PeerJ Comput Sci. 2023 Aug 16:9:e1522. doi: 10.7717/peerj-cs.1522. eCollection 2023.

Abstract

This study employs the principles of computer science and statistics to evaluate the efficacy of the linear random effect model, utilizing Lasso variable selection techniques (including Lasso, Elastic-Net, Adaptive-Lasso, and SCAD) through numerical simulation and empirical research. The analysis focuses on the model's consistency in variable selection, prediction accuracy, stability, and efficiency. This study employs a novel approach to assess the consistency of variable selection across models. Specifically, the angle between the actual coefficient vector β and the estimated coefficient vector β ˆ is computed to determine the degree of consistency. Additionally, the boxplot tool of statistical analysis is utilized to visually represent the distribution of model prediction accuracy data and variable selection consistency. The comparative stability of each model is assessed based on the frequency of outliers. This study conducts comparative experiments of numerical simulation to evaluate a proposed model evaluation method against commonly used analysis methods. The results demonstrate the effectiveness and correctness of the proposed method, highlighting its ability to conveniently analyze the stability and efficiency of each fitting model.

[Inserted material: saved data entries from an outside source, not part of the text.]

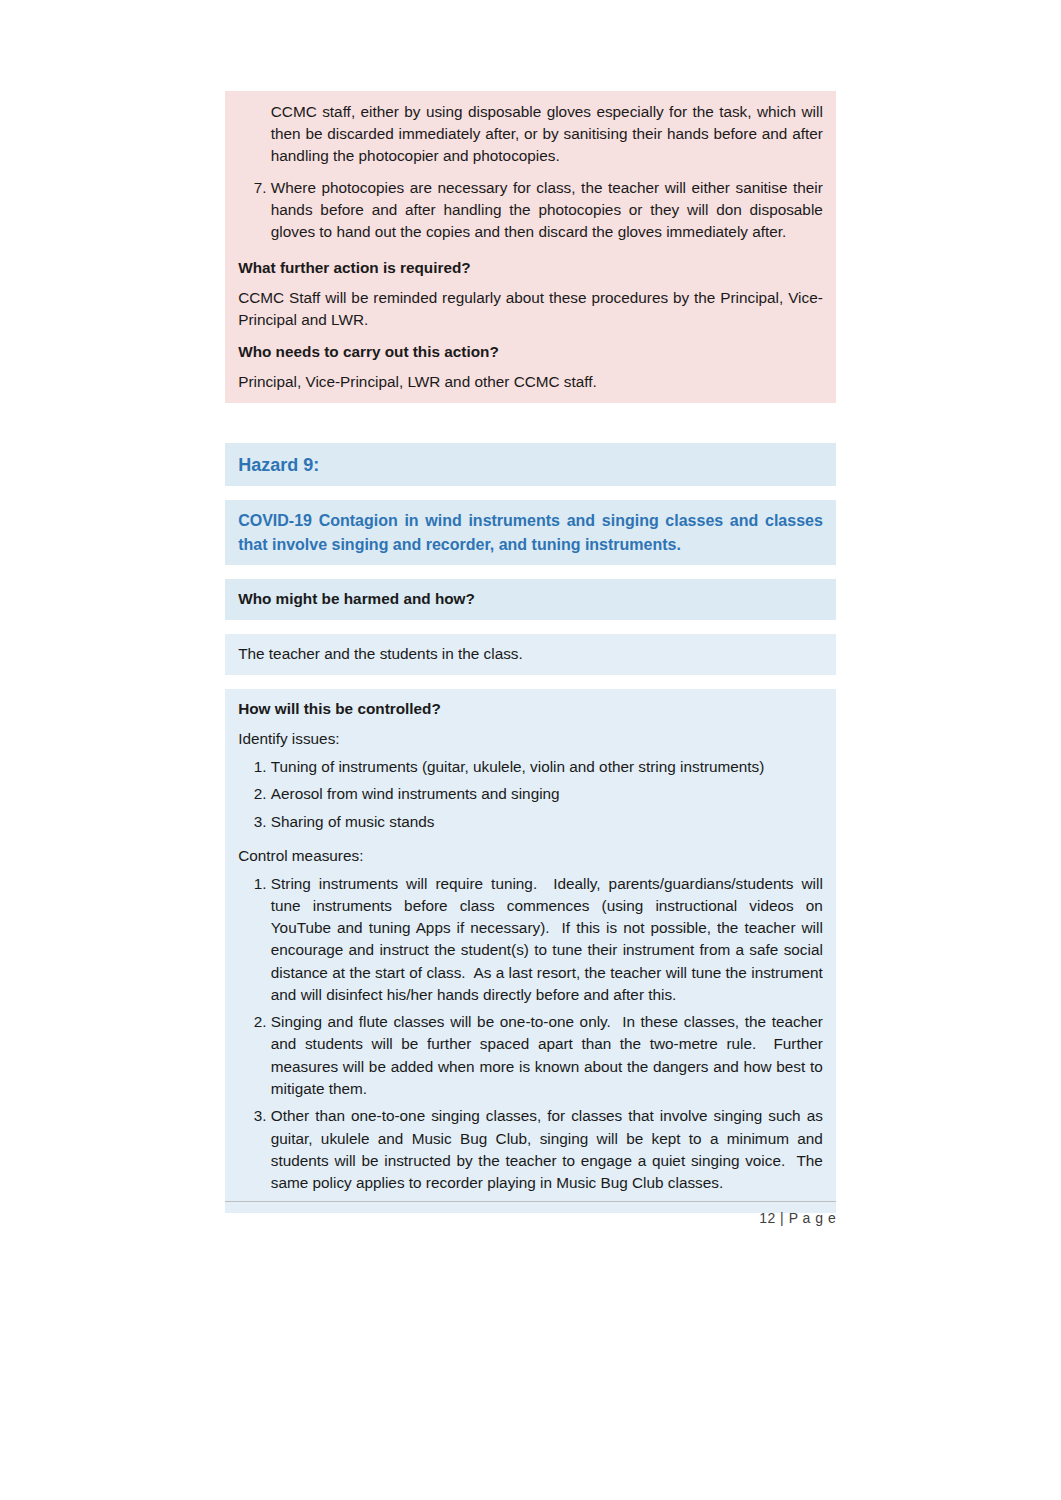CCMC staff, either by using disposable gloves especially for the task, which will then be discarded immediately after, or by sanitising their hands before and after handling the photocopier and photocopies.
Where photocopies are necessary for class, the teacher will either sanitise their hands before and after handling the photocopies or they will don disposable gloves to hand out the copies and then discard the gloves immediately after.
What further action is required?
CCMC Staff will be reminded regularly about these procedures by the Principal, Vice-Principal and LWR.
Who needs to carry out this action?
Principal, Vice-Principal, LWR and other CCMC staff.
Hazard 9:
COVID-19 Contagion in wind instruments and singing classes and classes that involve singing and recorder, and tuning instruments.
Who might be harmed and how?
The teacher and the students in the class.
How will this be controlled?
Identify issues:
Tuning of instruments (guitar, ukulele, violin and other string instruments)
Aerosol from wind instruments and singing
Sharing of music stands
Control measures:
String instruments will require tuning. Ideally, parents/guardians/students will tune instruments before class commences (using instructional videos on YouTube and tuning Apps if necessary). If this is not possible, the teacher will encourage and instruct the student(s) to tune their instrument from a safe social distance at the start of class. As a last resort, the teacher will tune the instrument and will disinfect his/her hands directly before and after this.
Singing and flute classes will be one-to-one only. In these classes, the teacher and students will be further spaced apart than the two-metre rule. Further measures will be added when more is known about the dangers and how best to mitigate them.
Other than one-to-one singing classes, for classes that involve singing such as guitar, ukulele and Music Bug Club, singing will be kept to a minimum and students will be instructed by the teacher to engage a quiet singing voice. The same policy applies to recorder playing in Music Bug Club classes.
12 | P a g e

Keywords: Boxplot; Coefficient consistency; Linear random effect model; Prediction accuracy; Stability; Variable selection.

Grants and funding

This research was supported by the Wenzhou Municipal Basic Scientific Research Project (R20220001), the Key Project of Philosophy and Social Science Research in Zhejiang Province (23NDJC045Z), the Wenzhou Philosophy and Social Science Planning Project (22WSK305), the Research project of Zhejiang Education Department (Y202249099), and the General Project of the National Social Science Foundation (22BJY126). The funders had no role in study design, data collection and analysis, decision to publish, or preparation of the manuscript.